**Task to carry out:** The records below are to be quoted in full; please keep every word exact.

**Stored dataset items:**
_ _ _ _ _ _ _

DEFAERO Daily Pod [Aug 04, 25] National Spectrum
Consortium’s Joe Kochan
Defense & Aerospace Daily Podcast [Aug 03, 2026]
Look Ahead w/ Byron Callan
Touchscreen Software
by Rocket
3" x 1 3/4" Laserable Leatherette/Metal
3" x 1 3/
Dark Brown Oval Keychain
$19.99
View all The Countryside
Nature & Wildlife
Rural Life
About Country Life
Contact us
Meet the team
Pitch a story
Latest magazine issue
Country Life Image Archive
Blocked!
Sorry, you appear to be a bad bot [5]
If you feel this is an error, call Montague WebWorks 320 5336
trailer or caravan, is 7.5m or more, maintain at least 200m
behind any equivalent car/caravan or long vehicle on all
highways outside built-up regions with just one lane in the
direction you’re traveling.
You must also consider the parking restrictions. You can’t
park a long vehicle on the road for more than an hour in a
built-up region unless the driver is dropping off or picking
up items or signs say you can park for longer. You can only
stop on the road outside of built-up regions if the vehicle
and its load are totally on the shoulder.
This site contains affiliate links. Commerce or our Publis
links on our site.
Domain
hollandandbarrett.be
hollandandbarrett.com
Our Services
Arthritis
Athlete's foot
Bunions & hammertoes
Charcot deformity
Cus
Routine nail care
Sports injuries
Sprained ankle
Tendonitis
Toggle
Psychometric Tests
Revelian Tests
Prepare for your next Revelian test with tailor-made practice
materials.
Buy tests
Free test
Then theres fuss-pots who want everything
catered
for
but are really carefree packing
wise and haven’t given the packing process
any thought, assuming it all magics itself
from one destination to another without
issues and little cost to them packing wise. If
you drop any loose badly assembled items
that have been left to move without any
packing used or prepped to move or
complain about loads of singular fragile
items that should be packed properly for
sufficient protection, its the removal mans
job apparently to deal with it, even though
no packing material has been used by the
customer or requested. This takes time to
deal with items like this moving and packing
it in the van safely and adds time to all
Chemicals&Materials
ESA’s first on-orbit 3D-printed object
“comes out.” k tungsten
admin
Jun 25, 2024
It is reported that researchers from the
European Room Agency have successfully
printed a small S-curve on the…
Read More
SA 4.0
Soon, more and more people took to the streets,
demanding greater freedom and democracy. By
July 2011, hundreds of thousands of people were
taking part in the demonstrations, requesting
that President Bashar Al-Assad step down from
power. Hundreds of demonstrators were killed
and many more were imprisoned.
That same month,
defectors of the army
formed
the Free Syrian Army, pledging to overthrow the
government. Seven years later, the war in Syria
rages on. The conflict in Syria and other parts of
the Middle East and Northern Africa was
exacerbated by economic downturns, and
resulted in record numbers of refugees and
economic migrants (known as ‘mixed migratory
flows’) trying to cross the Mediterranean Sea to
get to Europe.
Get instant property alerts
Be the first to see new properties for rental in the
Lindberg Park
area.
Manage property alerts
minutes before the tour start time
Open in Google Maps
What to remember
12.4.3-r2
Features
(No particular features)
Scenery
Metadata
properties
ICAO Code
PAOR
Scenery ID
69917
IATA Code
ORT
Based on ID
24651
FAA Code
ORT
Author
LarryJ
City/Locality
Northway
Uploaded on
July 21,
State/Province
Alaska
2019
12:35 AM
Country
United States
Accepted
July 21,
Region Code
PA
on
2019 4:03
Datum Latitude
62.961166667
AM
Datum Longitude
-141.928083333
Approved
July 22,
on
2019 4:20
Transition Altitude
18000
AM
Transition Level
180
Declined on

_ _ _ _ _ _ _

**Completed exercise:**
DEFAERO Daily Pod [Aug 04, 25] National Spectrum
Consortium’s Joe Kochan
Defense & Aerospace Daily Podcast [Aug 03, 2026]
Look Ahead w/ Byron Callan
Touchscreen Software
by Rocket
3" x 1 3/4" Laserable Leatherette/Metal
3" x 1 3/
Dark Brown Oval Keychain
$19.99
View all The Countryside
Nature & Wildlife
Rural Life
About Country Life
Contact us
Meet the team
Pitch a story
Latest magazine issue
Country Life Image Archive
Blocked!
Sorry, you appear to be a bad bot [5]
If you feel this is an error, call Montague WebWorks 320 5336
trailer or caravan, is 7.5m or more, maintain at least 200m
behind any equivalent car/caravan or long vehicle on all
highways outside built-up regions with just one lane in the
direction you’re traveling.
You must also consider the parking restrictions. You can’t
park a long vehicle on the road for more than an hour in a
built-up region unless the driver is dropping off or picking
up items or signs say you can park for longer. You can only
stop on the road outside of built-up regions if the vehicle
and its load are totally on the shoulder.
This site contains affiliate links. Commerce or our Publis
links on our site.
Domain
hollandandbarrett.be
hollandandbarrett.com
Our Services
Arthritis
Athlete's foot
Bunions & hammertoes
Charcot deformity
Cus
Routine nail care
Sports injuries
Sprained ankle
Tendonitis
Toggle
Psychometric Tests
Revelian Tests
Prepare for your next Revelian test with tailor-made practice
materials.
Buy tests
Free test
Then theres fuss-pots who want everything
catered
for
but are really carefree packing
wise and haven’t given the packing process
any thought, assuming it all magics itself
from one destination to another without
issues and little cost to them packing wise. If
you drop any loose badly assembled items
that have been left to move without any
packing used or prepped to move or
complain about loads of singular fragile
items that should be packed properly for
sufficient protection, its the removal mans
job apparently to deal with it, even though
no packing material has been used by the
customer or requested. This takes time to
deal with items like this moving and packing
it in the van safely and adds time to all
Chemicals&Materials
ESA’s first on-orbit 3D-printed object
“comes out.” k tungsten
admin
Jun 25, 2024
It is reported that researchers from the
European Room Agency have successfully
printed a small S-curve on the…
Read More
SA 4.0
Soon, more and more people took to the streets,
demanding greater freedom and democracy. By
July 2011, hundreds of thousands of people were
taking part in the demonstrations, requesting
that President Bashar Al-Assad step down from
power. Hundreds of demonstrators were killed
and many more were imprisoned.
That same month,
defectors of the army
formed
the Free Syrian Army, pledging to overthrow the
government. Seven years later, the war in Syria
rages on. The conflict in Syria and other parts of
the Middle East and Northern Africa was
exacerbated by economic downturns, and
resulted in record numbers of refugees and
economic migrants (known as ‘mixed migratory
flows’) trying to cross the Mediterranean Sea to
get to Europe.
Get instant property alerts
Be the first to see new properties for rental in the
Lindberg Park
area.
Manage property alerts
minutes before the tour start time
Open in Google Maps
What to remember
12.4.3-r2
Features
(No particular features)
Scenery
Metadata
properties
ICAO Code
PAOR
Scenery ID
69917
IATA Code
ORT
Based on ID
24651
FAA Code
ORT
Author
LarryJ
City/Locality
Northway
Uploaded on
July 21,
State/Province
Alaska
2019
12:35 AM
Country
United States
Accepted
July 21,
Region Code
PA
on
2019 4:03
Datum Latitude
62.961166667
AM
Datum Longitude
-141.928083333
Approved
July 22,
on
2019 4:20
Transition Altitude
18000
AM
Transition Level
180
Declined on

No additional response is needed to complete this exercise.